The CCAT consortium is in the process of constructing the Fred Young Submillimeter Telescope (FYST) that is to be put on Cerro Chajnantor in the Chilean Atacama Desert at 5600m. First light is planned for 2025. CCAT is a collaborative project involving Cornell University, the University of Cologne, the University of Bonn, Max-Planck-Institut für Astrophysik, and the Canadian Atacama Telescope Consortium. In the first years of operation, FYST will be equipped with two instruments: Prime-Cam, a modular receiver with up to seven science modules, and the CCAT Heterodyne Array Instrument (CHAI), which will operate in frequency ranges of 430-510 GHz and 800-835 GHz. The CCAT collaboration gathers the expertise of its consortium to address exciting astrophysical topics ranging from the formation of stars and the evolution of the interstellar medium (ISM) in the Milky Way and nearby galaxies to galaxies in the early Universe and cosmology.

The first-light instruments CHAI and Prime-Cam will generate around 5 petabytes of raw data over the first five years. To manage this substantial volume, the University of Cologne is developing the "CCAT Data Center" hosted at the Regional Computing Center (RRZK). The data center is currently focused on implementing pipelines for data transfer, storage, reduction, and quality assessment. For data processing, we plan to leverage the new RAMSES high-performance computer of the University of Cologne. We intend to monitor the entire data life cycle, from initial project definition through to observations, data reduction, and final science-ready data products and scientific publications, all within a single database. This will enable us to measure success and make informed adjustments at various stages. A web frontend will facilitate efficient data access and insight into the state of the telescope and projects.

In this talk, I will present shortly the CCAT project and its planned scientific endeavors. However, the main focus will be on introducing the “CCAT Data Center”. I will outline architecture plans for data transfer, data management, processing, and accessibility via a web frontend. Finally, I will highlight the challenges that we face in handling the data volume, including e.g. the data transfer from Chile to Cologne or the substantial processing needs for some of the projects.
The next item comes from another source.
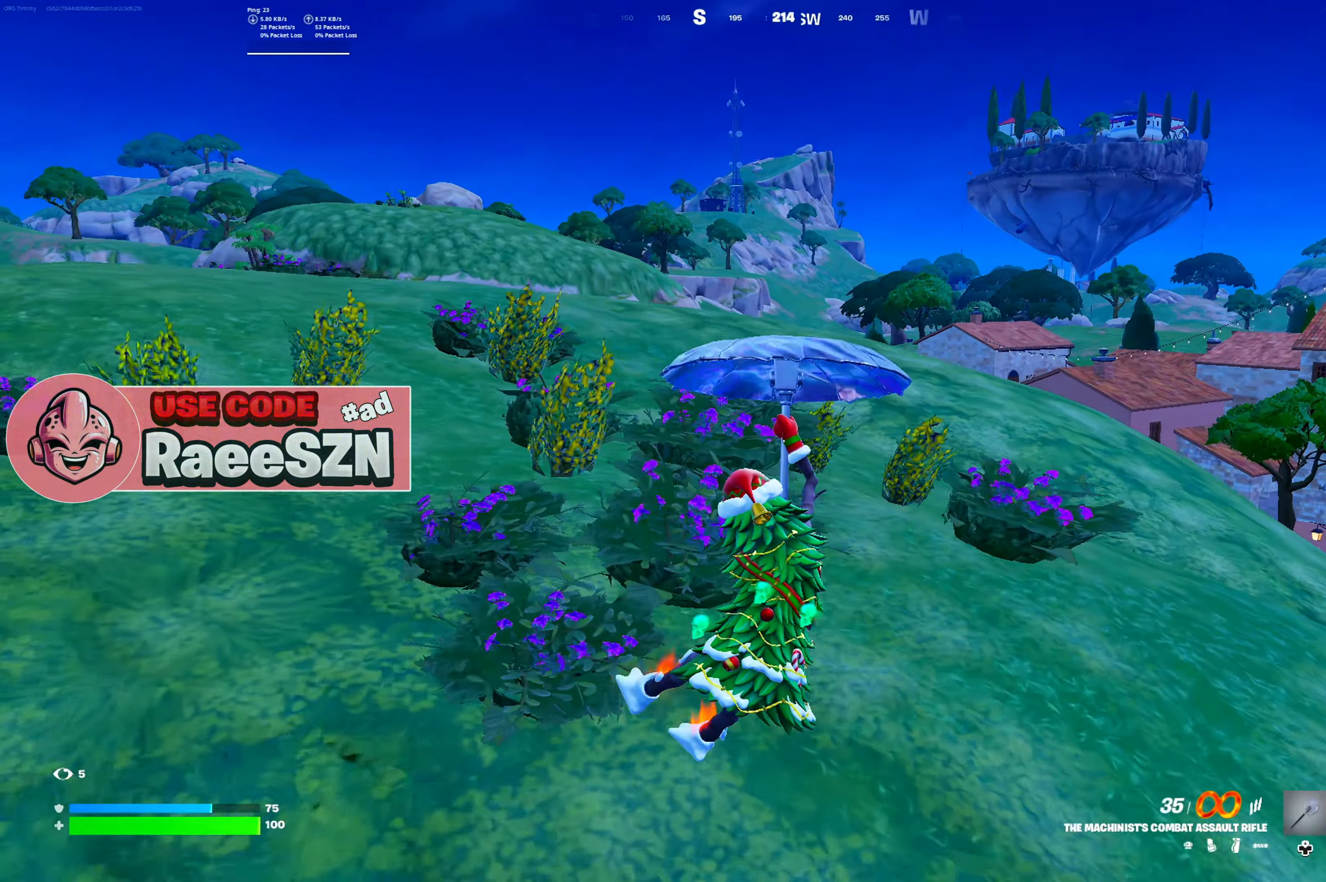
Gameplay with a controller (Xbox layout); each line is a JSON object with the inputs held at the frame after it. "button_events" lists button changes between this image and that frame as [ms after this image, input, new state], when the widget could be followed in between (sticks are given only as held states). Not read: L3.
{"buttons": [], "left_stick": "up", "right_stick": "center", "button_events": [[234, "Y", "up"]]}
The DRAO Solar Flux Monitoring Programme: Nearly 80 Years of Staring Directly at the Sun

Dave Del Rizzo

The National Research Council of Canada (NRC) has observed, recorded, and distributed the 10.7-cm Solar radio flux (F10.7) since 1947. During this time, the daily F10.7 measurements have become one of the most widely used indices of Solar activity, and a proxy for Solar properties that are not easily measured directly. Since 1990, the Solar Flux Monitoring programme has been located at the Dominion Radio Astrophysical Observatory (DRAO) near Penticton, BC, Canada, where the legacy infrastructure, including control, data pipeline, and data distribution systems are poised for a refresh. Plans are in place to introduce daily flux measurements at 5 additional frequencies, observed with a newly acquired 4-metre antenna and receiver system. We provide a brief history, description and status of the DRAO Solar Flux Monitoring Programme, and discuss exciting future updates to the overall system in the coming year.

The Future of LOFAR Data Services

Sangeeth Kochanthara

LOFAR, the LOw Frequency Array, is a continent-scale radio telescope, based in the Netherlands and with stations across much of Europe. In operation now for more than a decade, LOFAR has an enviable track record of delivering fundamental scientific results across multitude of areas including lightning, exoplanets, solar, extragalactic, cosmic rays, ionosphere, pulsar & transients, and galaxies. ASTRON and its partners in the International LOFAR Telescope collaboration are now in the midst of upgrading the system to produce LOFAR2.0, an even more capable and flexible instrument that promises to continue this record for many years to come.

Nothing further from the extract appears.